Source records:

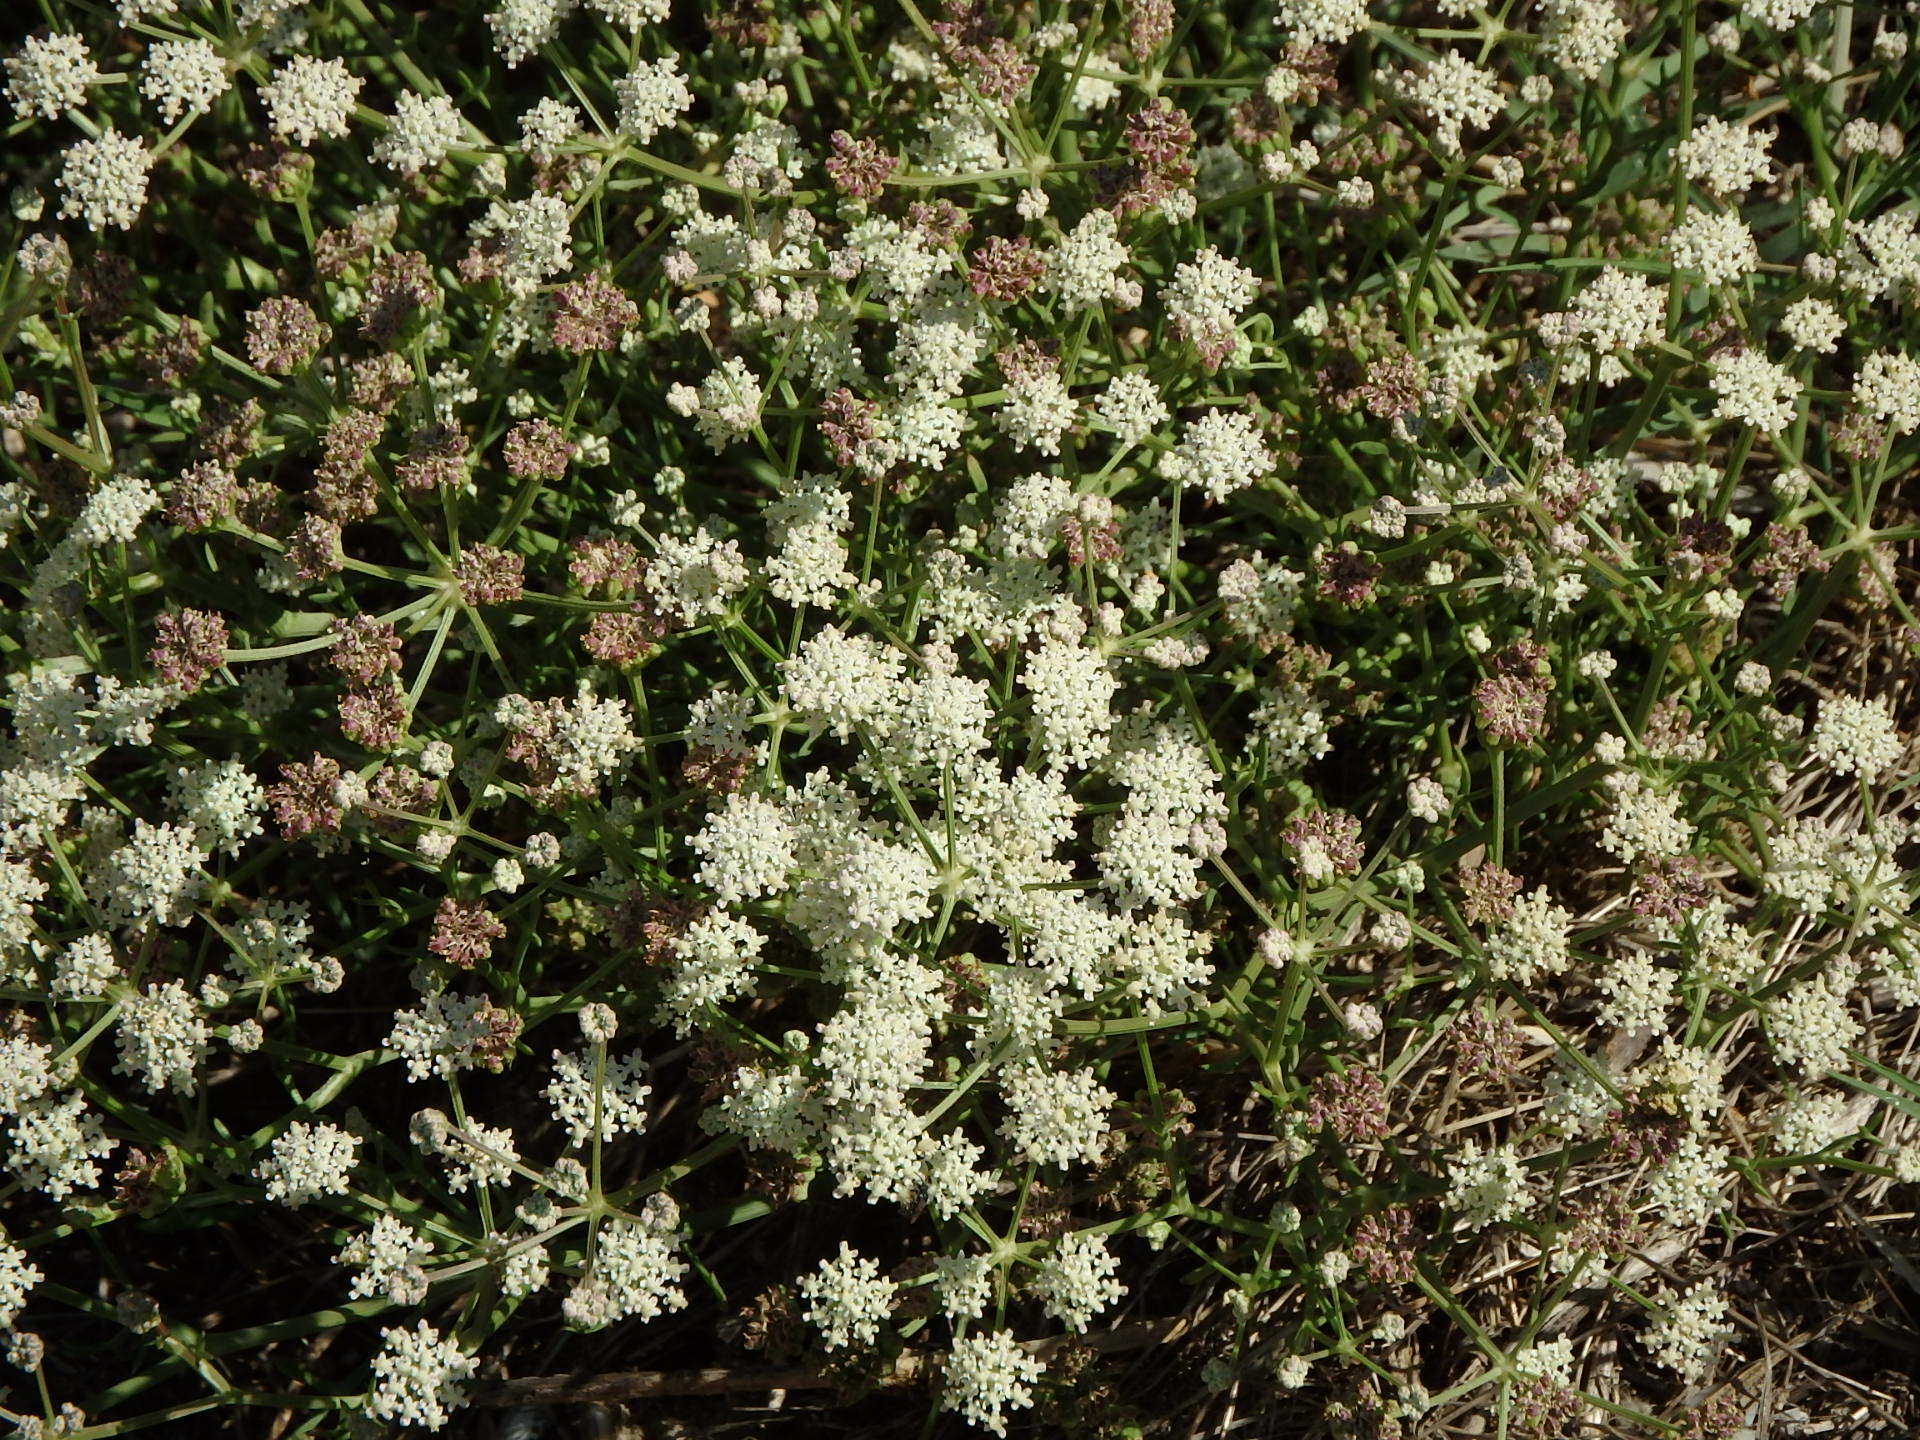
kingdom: Plantae
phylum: Tracheophyta
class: Magnoliopsida
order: Apiales
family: Apiaceae
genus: Seseli
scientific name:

**EXERCISE PROMPT**
Reproduce the lines word for word, starting at the line that contains "phylum: Tracheophyta" and ending at the last line of the records, with both ends included.

**CORRECT ANSWER**
phylum: Tracheophyta
class: Magnoliopsida
order: Apiales
family: Apiaceae
genus: Seseli
scientific name:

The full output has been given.